The task:
Only the number is wanted: how many lines in the data contain "relevant"?

Records provided:
- Opening Delimiter -
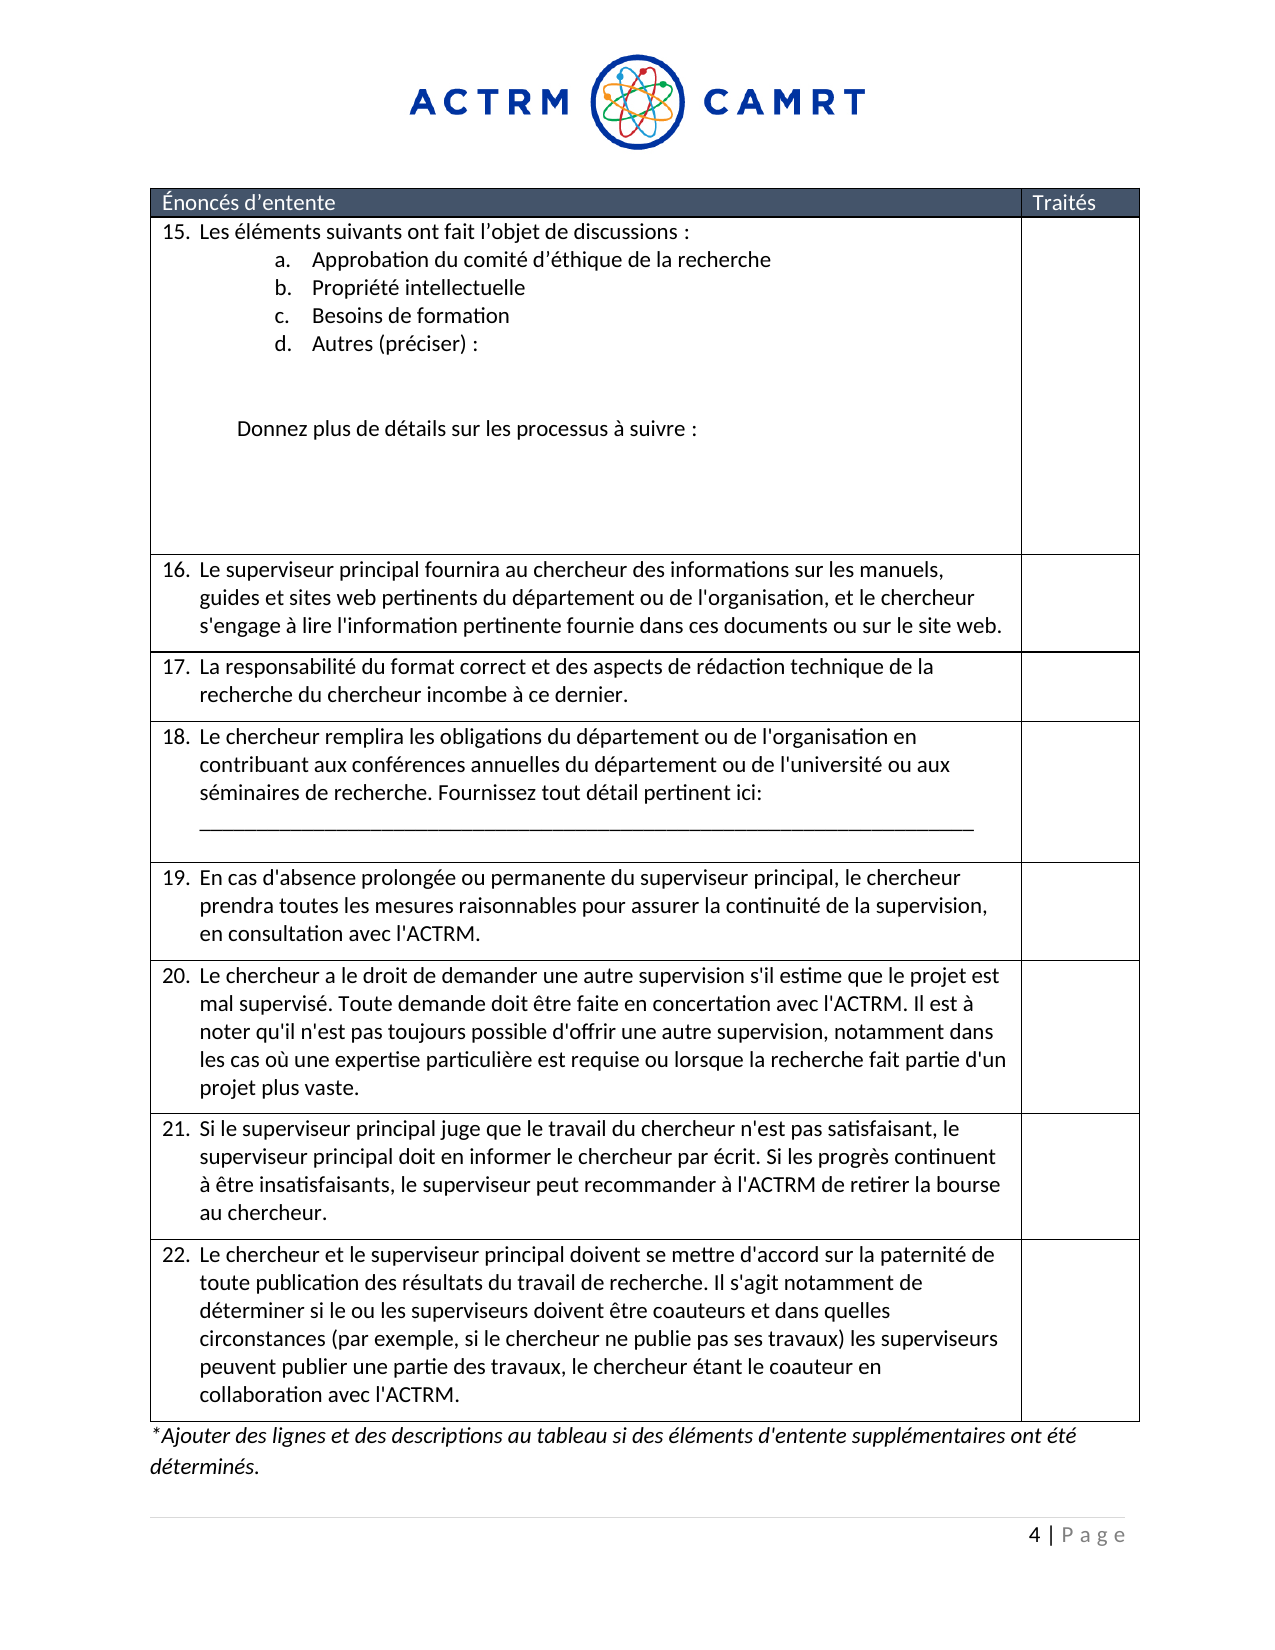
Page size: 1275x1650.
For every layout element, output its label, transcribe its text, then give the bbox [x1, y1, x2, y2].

table_cell En cas d'absence prolongée ou permanente du superviseur principal, le chercheur prendra toutes les mesures raisonnables pour assurer la continuité de la supervision, en consultation avec l'ACTRM. [151, 863, 1021, 960]
table_cell [1022, 653, 1139, 721]
picture [378, 44, 897, 160]
table_cell [1022, 218, 1139, 554]
table_cell [1022, 863, 1139, 960]
text *Ajouter des lignes et des descriptions au tableau si des éléments d'entente supplémentaires ont été déterminés. [150, 1422, 1125, 1480]
table_cell Le chercheur remplira les obligations du département ou de l'organisation en contribuant aux conférences annuelles du département ou de l'université ou aux séminaires de recherche. Fournissez tout détail pertinent ici: ____________________________________________________________________ [151, 722, 1021, 862]
table_cell [1022, 1240, 1139, 1421]
table_cell La responsabilité du format correct et des aspects de rédaction technique de la recherche du chercheur incombe à ce dernier. [151, 653, 1021, 721]
table_cell [1022, 961, 1139, 1113]
table_cell Le superviseur principal fournira au chercheur des informations sur les manuels, guides et sites web pertinents du département ou de l'organisation, et le chercheur s'engage à lire l'information pertinente fournie dans ces documents ou sur le site web. [151, 555, 1021, 651]
table_cell Le chercheur et le superviseur principal doivent se mettre d'accord sur la paternité de toute publication des résultats du travail de recherche. Il s'agit notamment de déterminer si le ou les superviseurs doivent être coauteurs et dans quelles circonstances (par exemple, si le chercheur ne publie pas ses travaux) les superviseurs peuvent publier une partie des travaux, le chercheur étant le coauteur en collaboration avec l'ACTRM. [151, 1240, 1021, 1421]
table_header Traités [1022, 189, 1139, 216]
table_cell [1022, 555, 1139, 651]
table_cell Les éléments suivants ont fait l’objet de discussions : Approbation du comité d’éthique de la recherche Propriété intellectuelle Besoins de formation Autres (préciser) : Donnez plus de détails sur les processus à suivre : [151, 218, 1021, 554]
table_cell [1022, 722, 1139, 862]
table_cell Si le superviseur principal juge que le travail du chercheur n'est pas satisfaisant, le superviseur principal doit en informer le chercheur par écrit. Si les progrès continuent à être insatisfaisants, le superviseur peut recommander à l'ACTRM de retirer la bourse au chercheur. [151, 1114, 1021, 1239]
table_header Énoncés d’entente [151, 189, 1021, 216]
table_cell [1022, 1114, 1139, 1239]
table_cell Le chercheur a le droit de demander une autre supervision s'il estime que le projet est mal supervisé. Toute demande doit être faite en concertation avec l'ACTRM. Il est à noter qu'il n'est pas toujours possible d'offrir une autre supervision, notamment dans les cas où une expertise particulière est requise ou lorsque la recherche fait partie d'un projet plus vaste. [151, 961, 1021, 1113]
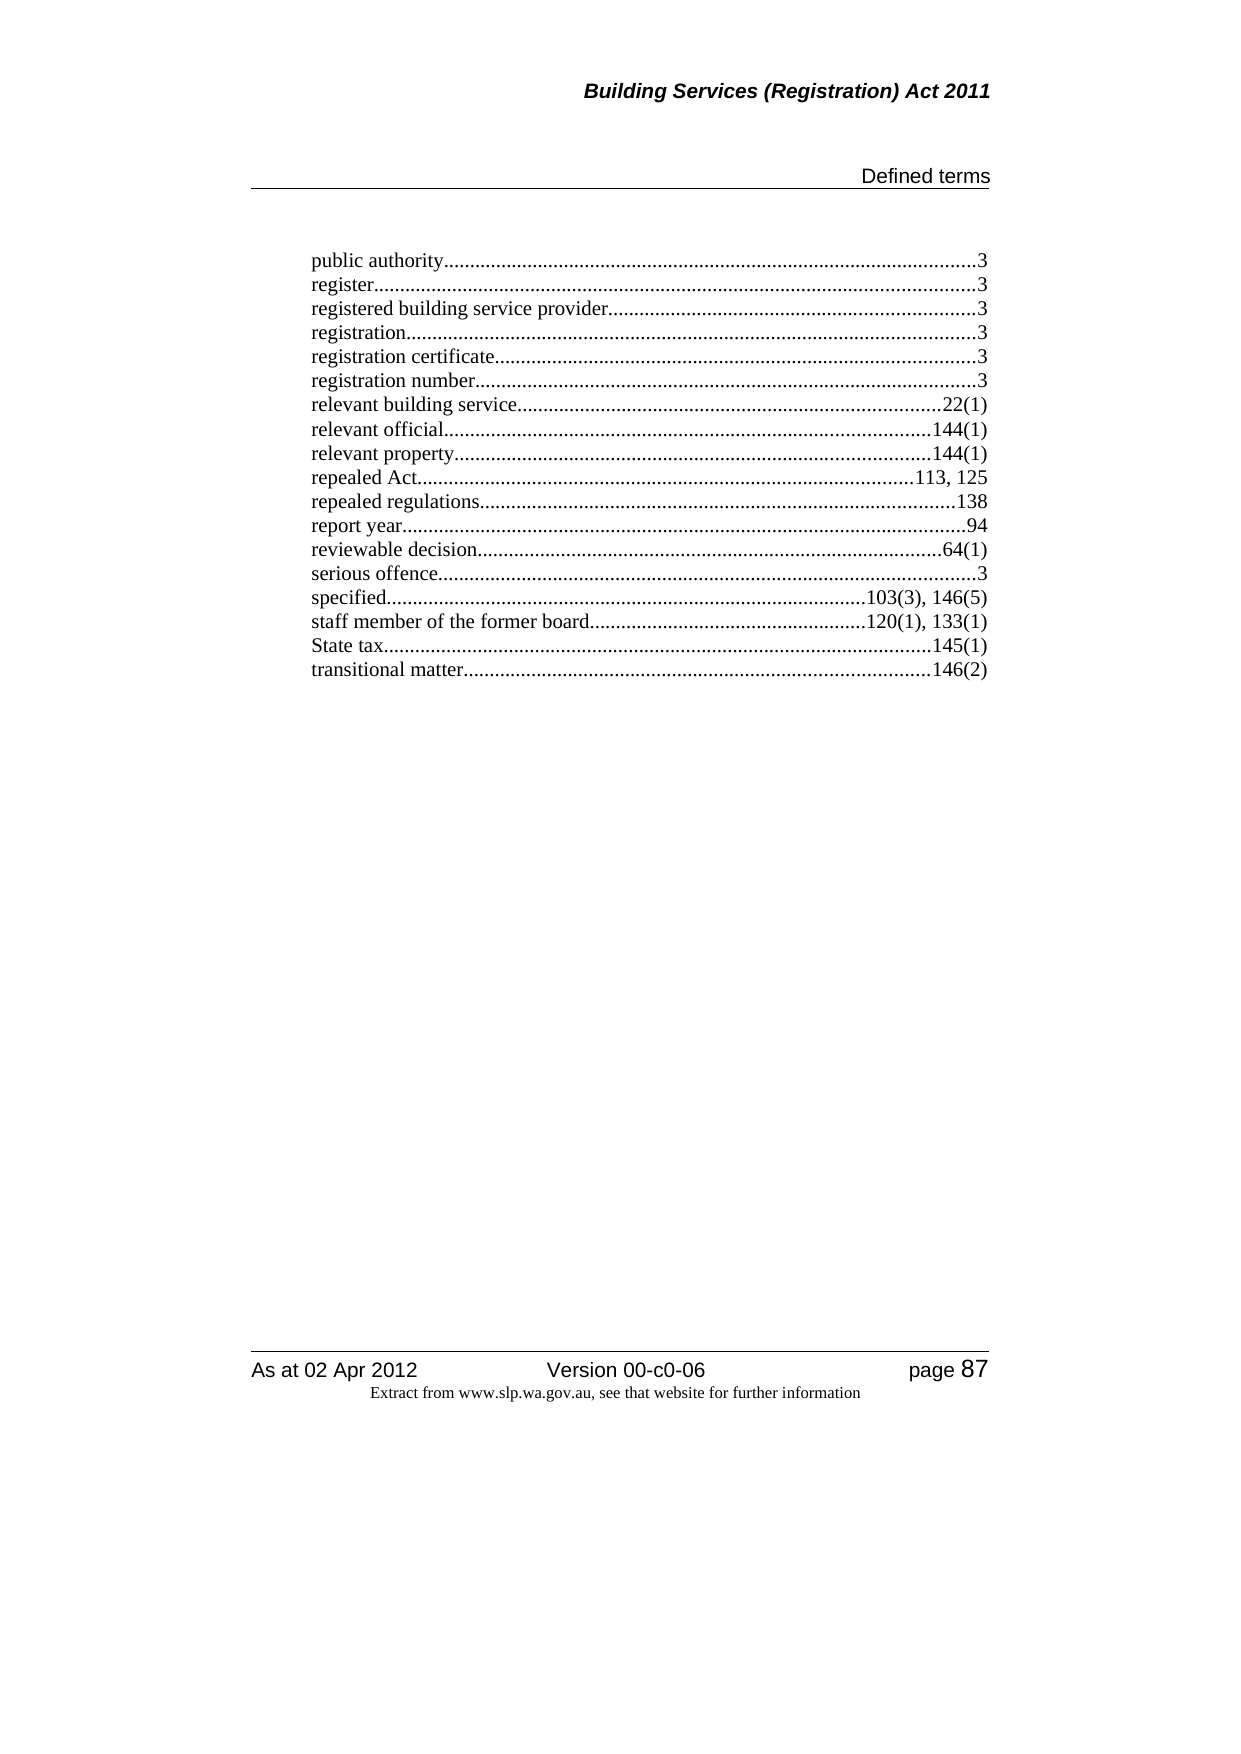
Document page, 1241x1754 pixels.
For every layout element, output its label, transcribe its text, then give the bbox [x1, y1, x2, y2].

text relevant building service 22(1) [311, 392, 929, 416]
text relevant official 144(1) [311, 416, 929, 441]
text public authority 3 [311, 248, 929, 272]
text staff member of the former board 120(1), 133(1) [311, 609, 929, 633]
text State tax 145(1) [311, 633, 929, 657]
text repealed regulations 138 [311, 489, 929, 513]
text report year 94 [311, 513, 929, 537]
text registered building service provider 3 [311, 296, 929, 320]
text reviewable decision 64(1) [311, 537, 929, 561]
text repealed Act 113, 125 [311, 464, 929, 489]
text registration certificate 3 [311, 344, 929, 368]
text serious offence 3 [311, 561, 929, 585]
text transitional matter 146(2) [311, 657, 929, 681]
text registration 3 [311, 320, 929, 344]
text registration number 3 [311, 368, 929, 392]
text relevant property 144(1) [311, 441, 929, 464]
text specified 103(3), 146(5) [311, 585, 929, 609]
text register 3 [311, 272, 929, 296]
- Closing Delimiter -
Solution for this task:
3